The unit, which supplied Hewlett-Packard (HP) 9000 and IBM RS/6000 and AS/400 mid-range servers, has been sold to German distributor Magirus for an undisclosed sum, along with Ingram's Unix operations in Belgium and Italy. Ingram has retained its Unix divisions in France, Denmark, Sweden and Spain.
Meinie Oldersma, managing director at Ingram Micro UK, said the distributor had been unable to justify investment in the unit after HP dropped Ingram as a supplier of its 9000 servers last November.
Ingram's problems were compounded by IBM's move to supply more users and resellers directly; its failure to provide small resellers with business development instead of just selling them kit; a decline in Unix sales; and the intense margin pressure in the mid-range server space.
Resellers will experience little upheaval because Magirus has retained Ingram's entire Unix team and has leased offices from Ingram. Magirus is also giving resellers the same credit terms and limit as they had received from Ingram, Oldersma added.

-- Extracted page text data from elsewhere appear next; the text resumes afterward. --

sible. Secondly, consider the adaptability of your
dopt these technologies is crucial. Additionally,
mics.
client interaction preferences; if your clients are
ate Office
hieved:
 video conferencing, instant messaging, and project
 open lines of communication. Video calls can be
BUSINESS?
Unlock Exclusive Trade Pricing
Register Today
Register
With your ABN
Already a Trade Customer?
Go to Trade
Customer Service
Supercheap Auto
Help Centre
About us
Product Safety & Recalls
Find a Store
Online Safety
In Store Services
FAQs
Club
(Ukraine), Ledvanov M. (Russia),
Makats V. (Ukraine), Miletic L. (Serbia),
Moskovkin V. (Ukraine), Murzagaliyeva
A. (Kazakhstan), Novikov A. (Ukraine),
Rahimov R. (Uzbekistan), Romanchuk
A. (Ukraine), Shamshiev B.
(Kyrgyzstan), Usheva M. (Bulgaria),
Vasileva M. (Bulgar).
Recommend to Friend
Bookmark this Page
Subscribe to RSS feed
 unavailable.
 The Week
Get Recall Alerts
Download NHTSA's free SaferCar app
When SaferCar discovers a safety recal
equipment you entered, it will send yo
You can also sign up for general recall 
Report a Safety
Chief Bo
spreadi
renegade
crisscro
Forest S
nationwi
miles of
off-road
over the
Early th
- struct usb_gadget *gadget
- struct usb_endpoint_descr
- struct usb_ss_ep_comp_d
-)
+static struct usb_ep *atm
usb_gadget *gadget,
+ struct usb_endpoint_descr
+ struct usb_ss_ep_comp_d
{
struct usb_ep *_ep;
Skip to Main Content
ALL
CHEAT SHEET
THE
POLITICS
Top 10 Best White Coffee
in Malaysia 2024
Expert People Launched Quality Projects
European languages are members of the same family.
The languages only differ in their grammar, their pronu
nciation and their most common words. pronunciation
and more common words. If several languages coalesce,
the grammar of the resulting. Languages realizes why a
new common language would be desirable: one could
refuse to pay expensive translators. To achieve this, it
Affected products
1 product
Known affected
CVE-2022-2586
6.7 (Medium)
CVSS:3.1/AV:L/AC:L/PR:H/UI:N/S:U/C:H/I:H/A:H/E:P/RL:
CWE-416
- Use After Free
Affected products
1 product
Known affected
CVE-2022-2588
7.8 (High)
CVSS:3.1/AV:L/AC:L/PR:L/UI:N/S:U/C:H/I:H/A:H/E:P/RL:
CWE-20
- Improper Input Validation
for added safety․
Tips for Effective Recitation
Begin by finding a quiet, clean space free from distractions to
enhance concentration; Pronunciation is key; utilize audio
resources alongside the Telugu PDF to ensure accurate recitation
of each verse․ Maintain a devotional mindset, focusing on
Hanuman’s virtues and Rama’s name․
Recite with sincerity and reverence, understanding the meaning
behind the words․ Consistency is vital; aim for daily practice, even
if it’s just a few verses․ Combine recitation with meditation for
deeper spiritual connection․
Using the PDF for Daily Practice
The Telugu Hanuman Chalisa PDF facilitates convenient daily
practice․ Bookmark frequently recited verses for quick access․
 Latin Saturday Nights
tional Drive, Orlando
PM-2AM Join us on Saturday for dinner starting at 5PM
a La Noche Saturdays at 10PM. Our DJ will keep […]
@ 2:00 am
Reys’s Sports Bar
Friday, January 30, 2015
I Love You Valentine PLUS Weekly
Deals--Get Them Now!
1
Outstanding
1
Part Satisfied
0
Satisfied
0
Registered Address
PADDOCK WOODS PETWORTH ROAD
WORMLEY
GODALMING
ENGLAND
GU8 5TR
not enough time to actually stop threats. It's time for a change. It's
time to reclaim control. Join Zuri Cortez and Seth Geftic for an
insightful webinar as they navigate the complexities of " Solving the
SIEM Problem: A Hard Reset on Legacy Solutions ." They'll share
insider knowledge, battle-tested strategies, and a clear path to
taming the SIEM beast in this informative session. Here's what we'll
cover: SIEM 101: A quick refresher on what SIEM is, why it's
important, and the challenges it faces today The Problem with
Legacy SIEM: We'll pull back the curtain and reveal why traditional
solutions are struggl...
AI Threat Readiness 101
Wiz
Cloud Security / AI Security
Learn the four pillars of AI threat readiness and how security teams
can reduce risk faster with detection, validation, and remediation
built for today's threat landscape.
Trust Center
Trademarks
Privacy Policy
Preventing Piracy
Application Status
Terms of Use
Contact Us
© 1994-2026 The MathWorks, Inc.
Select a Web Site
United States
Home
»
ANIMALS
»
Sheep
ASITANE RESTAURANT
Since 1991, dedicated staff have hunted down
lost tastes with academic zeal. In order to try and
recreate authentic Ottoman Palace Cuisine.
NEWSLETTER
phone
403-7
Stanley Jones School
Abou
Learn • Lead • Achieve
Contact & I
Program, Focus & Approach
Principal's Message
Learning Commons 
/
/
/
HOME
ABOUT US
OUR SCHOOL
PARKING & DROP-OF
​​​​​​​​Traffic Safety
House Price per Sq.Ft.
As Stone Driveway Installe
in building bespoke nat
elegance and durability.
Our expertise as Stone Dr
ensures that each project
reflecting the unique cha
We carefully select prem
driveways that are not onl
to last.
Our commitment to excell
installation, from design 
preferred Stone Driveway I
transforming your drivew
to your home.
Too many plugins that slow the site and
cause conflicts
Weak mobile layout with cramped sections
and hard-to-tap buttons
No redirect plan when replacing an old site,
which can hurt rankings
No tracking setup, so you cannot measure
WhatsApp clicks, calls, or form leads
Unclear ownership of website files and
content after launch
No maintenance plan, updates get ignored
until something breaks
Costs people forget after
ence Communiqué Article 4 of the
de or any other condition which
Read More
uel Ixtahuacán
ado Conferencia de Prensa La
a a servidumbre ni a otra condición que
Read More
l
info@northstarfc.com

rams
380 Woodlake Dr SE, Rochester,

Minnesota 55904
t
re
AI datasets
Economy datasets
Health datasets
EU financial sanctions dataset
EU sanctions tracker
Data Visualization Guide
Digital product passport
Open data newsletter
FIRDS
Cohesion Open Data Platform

Joel Pitt, an analyst at investment bank Credit Suisse, said the sale made sense. "Ingram didn't have a big slice of that market. I don't know how much it invested in it, but it wasn't getting a lot in there."
However, Bob Bennett, enterprise solutions group general manager at Ingram Micro, insisted the distributor was committed to Unix in the US.
He insisted that Ingram had no plans to sell its enterprise solutions group, and claimed the unit was one of Ingram's fastest-growing operations in the US.
"You have to realise market conditions in Europe are so different from those in the US," said Bennett. Ingram is not a big player at all in Europe. The company's volumes in Unix were small.
"There are a lot of players in the server market and Ingram did not have a lot of focus."
The enterprise solutions group generated turnover of just under $1bn (£653.4m) in 1999 and is expected to achieve turnover of between $1.4bn and $1.5bn this year.